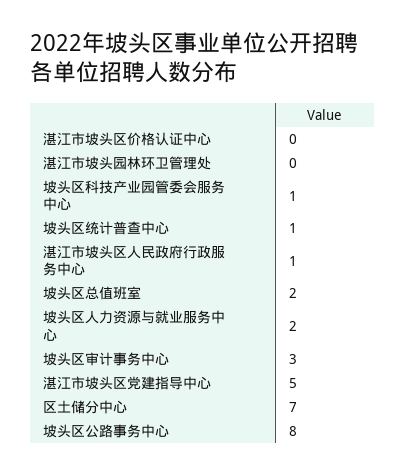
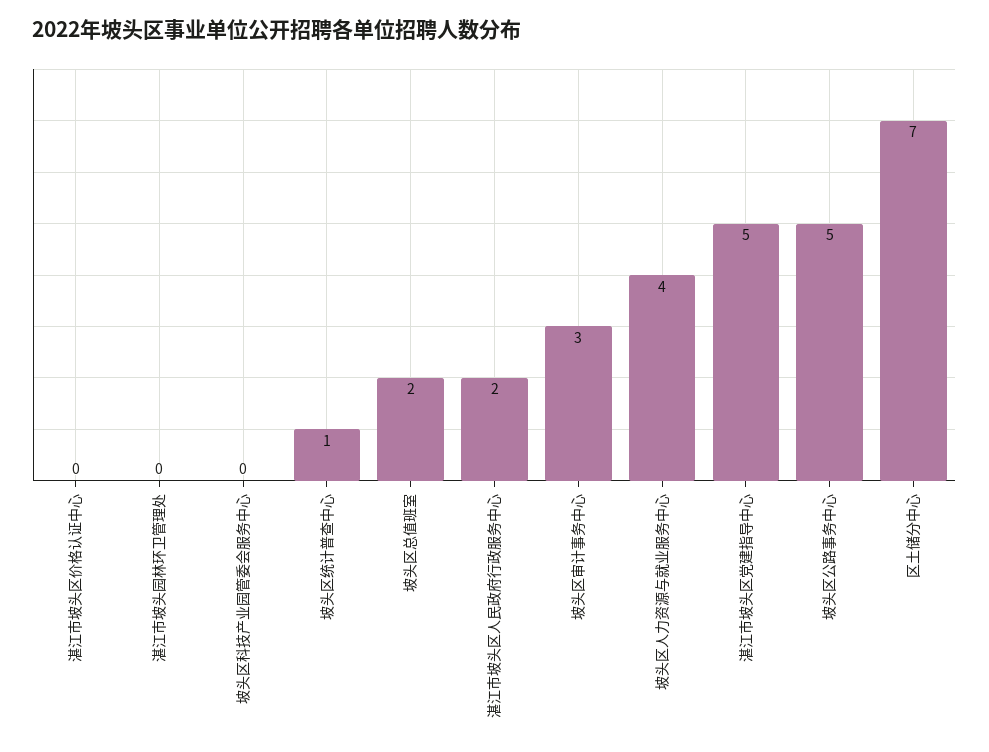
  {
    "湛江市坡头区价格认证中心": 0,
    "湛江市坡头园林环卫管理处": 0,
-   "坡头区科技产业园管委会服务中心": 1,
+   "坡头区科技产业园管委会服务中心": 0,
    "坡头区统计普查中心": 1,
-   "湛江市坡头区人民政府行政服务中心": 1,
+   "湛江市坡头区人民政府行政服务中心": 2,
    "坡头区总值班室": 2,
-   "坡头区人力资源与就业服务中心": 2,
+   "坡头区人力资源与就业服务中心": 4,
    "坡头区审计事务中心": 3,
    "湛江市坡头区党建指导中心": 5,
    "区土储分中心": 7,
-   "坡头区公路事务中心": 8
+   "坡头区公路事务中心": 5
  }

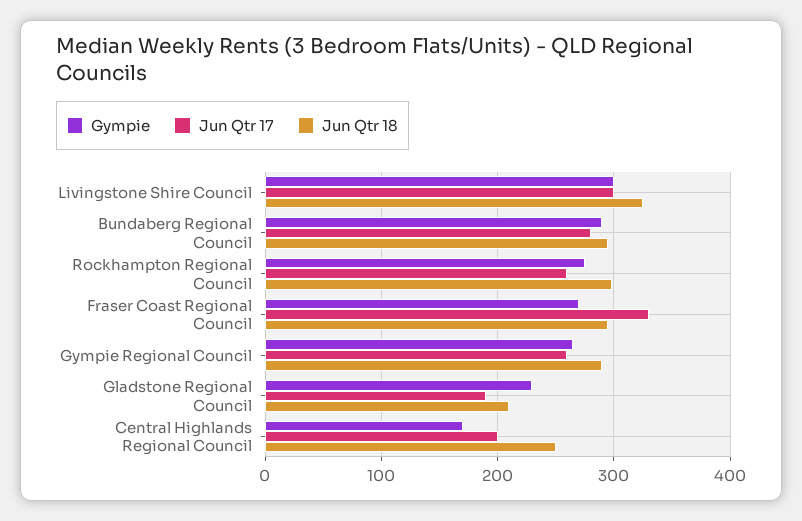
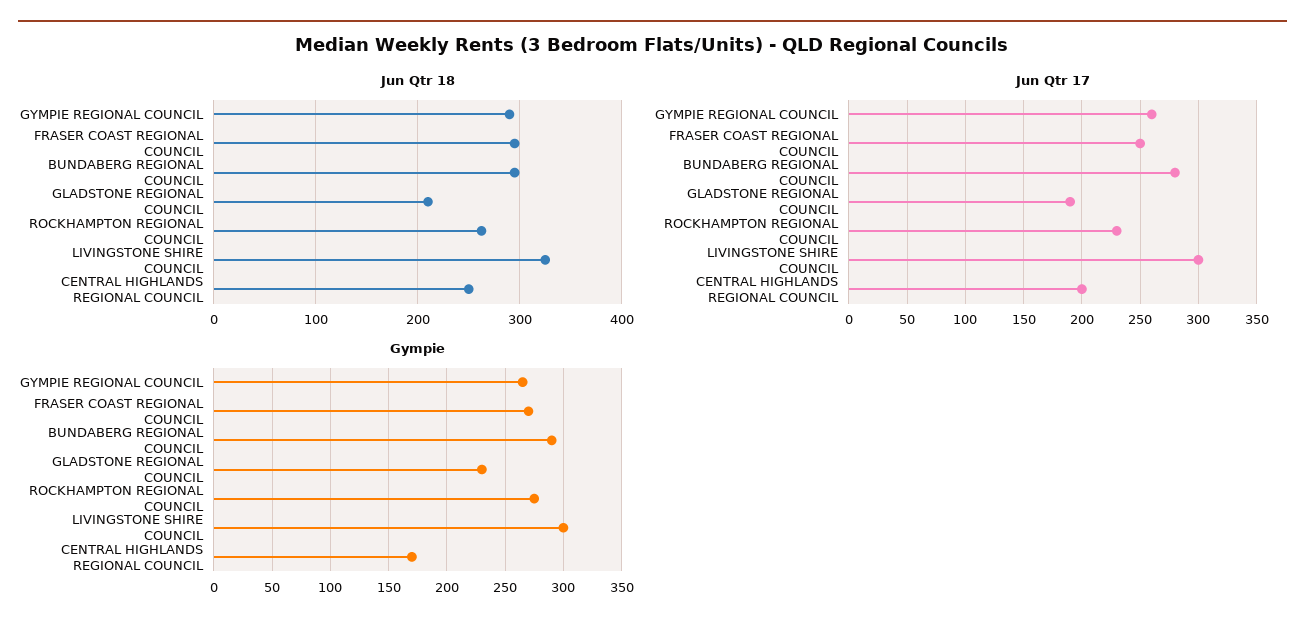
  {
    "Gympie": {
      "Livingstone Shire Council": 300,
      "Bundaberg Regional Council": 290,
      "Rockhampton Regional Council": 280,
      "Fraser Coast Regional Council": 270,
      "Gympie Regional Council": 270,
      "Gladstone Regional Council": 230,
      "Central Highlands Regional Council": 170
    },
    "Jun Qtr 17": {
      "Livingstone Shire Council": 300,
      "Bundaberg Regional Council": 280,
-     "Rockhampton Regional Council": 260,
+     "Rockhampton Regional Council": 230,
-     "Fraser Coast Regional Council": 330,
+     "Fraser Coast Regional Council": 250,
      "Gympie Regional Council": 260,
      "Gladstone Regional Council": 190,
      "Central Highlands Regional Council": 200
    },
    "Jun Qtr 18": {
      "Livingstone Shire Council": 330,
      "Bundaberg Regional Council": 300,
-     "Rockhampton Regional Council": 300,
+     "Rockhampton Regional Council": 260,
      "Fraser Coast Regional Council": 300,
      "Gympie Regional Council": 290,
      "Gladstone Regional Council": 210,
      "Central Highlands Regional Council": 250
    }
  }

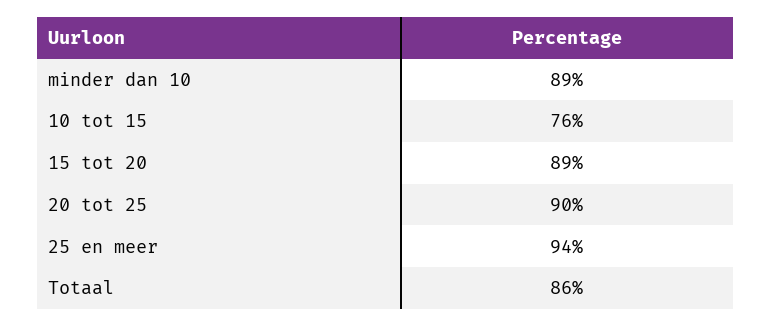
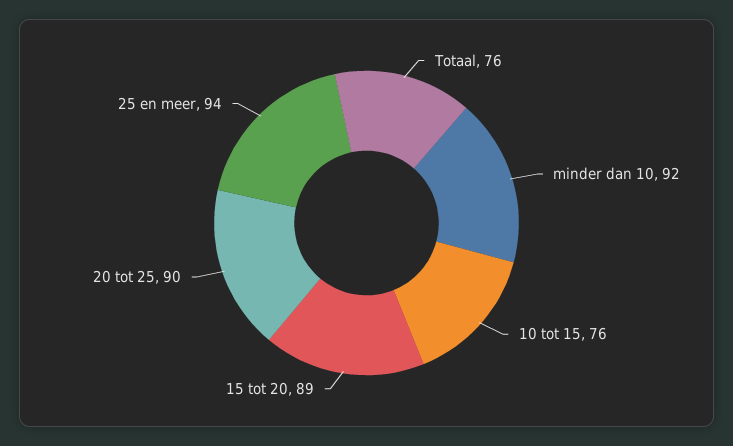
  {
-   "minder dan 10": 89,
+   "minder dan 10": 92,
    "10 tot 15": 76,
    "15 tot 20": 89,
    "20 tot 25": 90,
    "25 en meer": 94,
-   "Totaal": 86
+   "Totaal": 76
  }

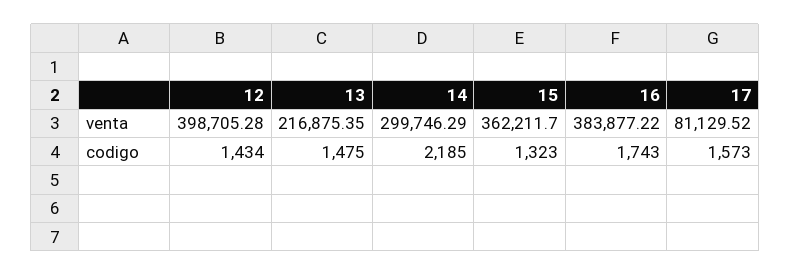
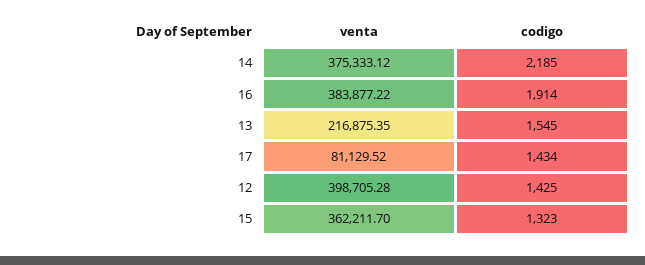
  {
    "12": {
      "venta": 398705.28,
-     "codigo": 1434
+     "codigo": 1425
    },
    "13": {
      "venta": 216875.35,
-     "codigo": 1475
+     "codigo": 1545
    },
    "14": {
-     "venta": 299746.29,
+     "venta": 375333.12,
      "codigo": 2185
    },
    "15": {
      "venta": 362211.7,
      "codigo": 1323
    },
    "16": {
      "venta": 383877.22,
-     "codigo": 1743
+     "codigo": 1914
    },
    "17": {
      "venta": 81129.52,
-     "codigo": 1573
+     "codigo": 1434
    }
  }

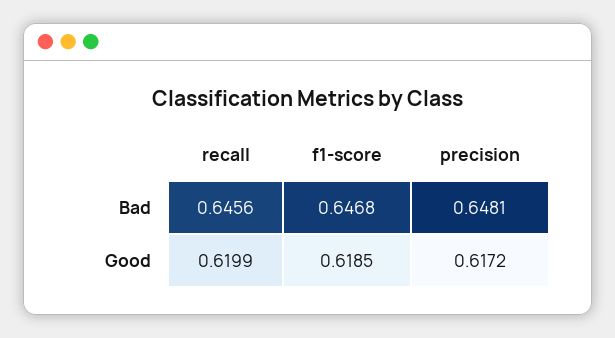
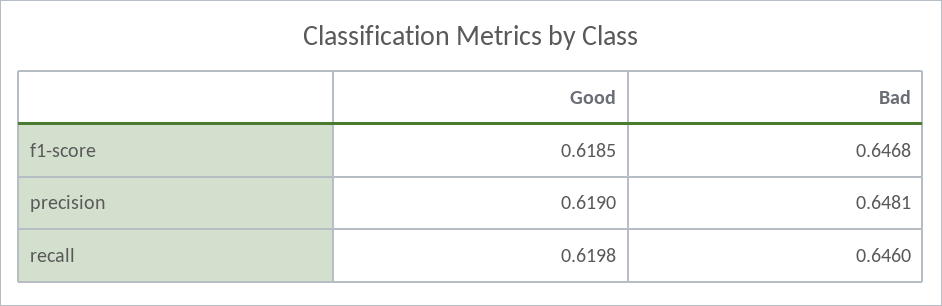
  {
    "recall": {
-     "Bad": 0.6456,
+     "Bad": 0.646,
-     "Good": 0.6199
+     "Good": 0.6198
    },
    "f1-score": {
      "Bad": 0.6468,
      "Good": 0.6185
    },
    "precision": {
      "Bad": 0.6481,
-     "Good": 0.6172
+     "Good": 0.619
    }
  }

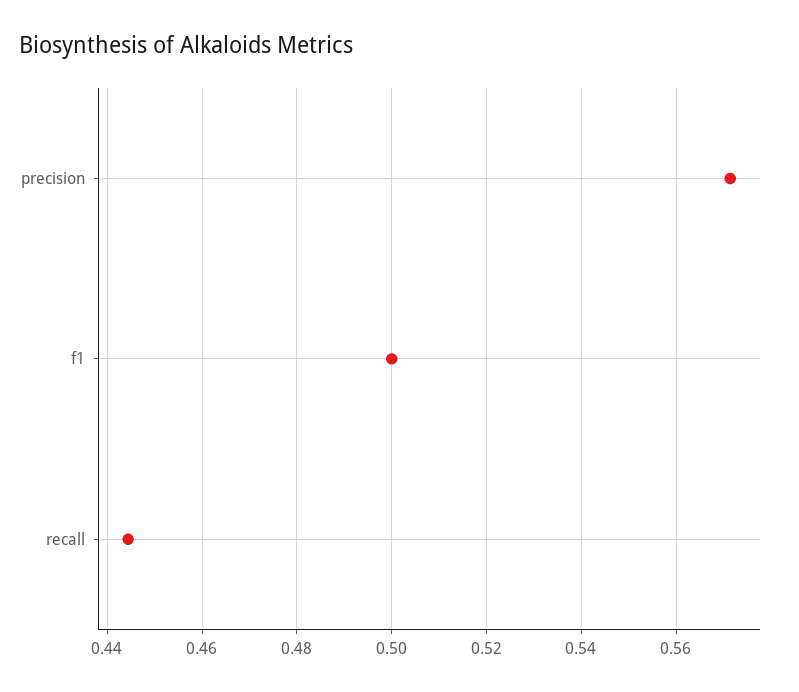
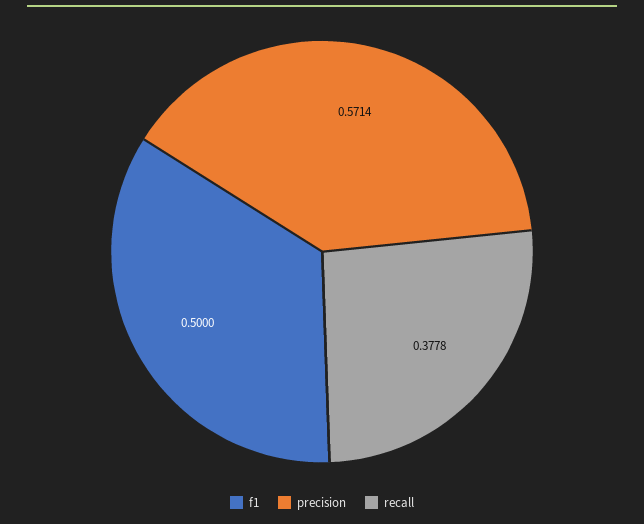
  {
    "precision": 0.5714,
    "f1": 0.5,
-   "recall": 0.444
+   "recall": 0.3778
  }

..........

Every last line above must be reproduced as written, and no pictures belong in the copy.

### ANSWER SECTION
  {
    "湛江市坡头区价格认证中心": 0,
    "湛江市坡头园林环卫管理处": 0,
-   "坡头区科技产业园管委会服务中心": 1,
+   "坡头区科技产业园管委会服务中心": 0,
    "坡头区统计普查中心": 1,
-   "湛江市坡头区人民政府行政服务中心": 1,
+   "湛江市坡头区人民政府行政服务中心": 2,
    "坡头区总值班室": 2,
-   "坡头区人力资源与就业服务中心": 2,
+   "坡头区人力资源与就业服务中心": 4,
    "坡头区审计事务中心": 3,
    "湛江市坡头区党建指导中心": 5,
    "区土储分中心": 7,
-   "坡头区公路事务中心": 8
+   "坡头区公路事务中心": 5
  }

  {
    "Gympie": {
      "Livingstone Shire Council": 300,
      "Bundaberg Regional Council": 290,
      "Rockhampton Regional Council": 280,
      "Fraser Coast Regional Council": 270,
      "Gympie Regional Council": 270,
      "Gladstone Regional Council": 230,
      "Central Highlands Regional Council": 170
    },
    "Jun Qtr 17": {
      "Livingstone Shire Council": 300,
      "Bundaberg Regional Council": 280,
-     "Rockhampton Regional Council": 260,
+     "Rockhampton Regional Council": 230,
-     "Fraser Coast Regional Council": 330,
+     "Fraser Coast Regional Council": 250,
      "Gympie Regional Council": 260,
      "Gladstone Regional Council": 190,
      "Central Highlands Regional Council": 200
    },
    "Jun Qtr 18": {
      "Livingstone Shire Council": 330,
      "Bundaberg Regional Council": 300,
-     "Rockhampton Regional Council": 300,
+     "Rockhampton Regional Council": 260,
      "Fraser Coast Regional Council": 300,
      "Gympie Regional Council": 290,
      "Gladstone Regional Council": 210,
      "Central Highlands Regional Council": 250
    }
  }

  {
-   "minder dan 10": 89,
+   "minder dan 10": 92,
    "10 tot 15": 76,
    "15 tot 20": 89,
    "20 tot 25": 90,
    "25 en meer": 94,
-   "Totaal": 86
+   "Totaal": 76
  }

  {
    "12": {
      "venta": 398705.28,
-     "codigo": 1434
+     "codigo": 1425
    },
    "13": {
      "venta": 216875.35,
-     "codigo": 1475
+     "codigo": 1545
    },
    "14": {
-     "venta": 299746.29,
+     "venta": 375333.12,
      "codigo": 2185
    },
    "15": {
      "venta": 362211.7,
      "codigo": 1323
    },
    "16": {
      "venta": 383877.22,
-     "codigo": 1743
+     "codigo": 1914
    },
    "17": {
      "venta": 81129.52,
-     "codigo": 1573
+     "codigo": 1434
    }
  }

  {
    "recall": {
-     "Bad": 0.6456,
+     "Bad": 0.646,
-     "Good": 0.6199
+     "Good": 0.6198
    },
    "f1-score": {
      "Bad": 0.6468,
      "Good": 0.6185
    },
    "precision": {
      "Bad": 0.6481,
-     "Good": 0.6172
+     "Good": 0.619
    }
  }

  {
    "precision": 0.5714,
    "f1": 0.5,
-   "recall": 0.444
+   "recall": 0.3778
  }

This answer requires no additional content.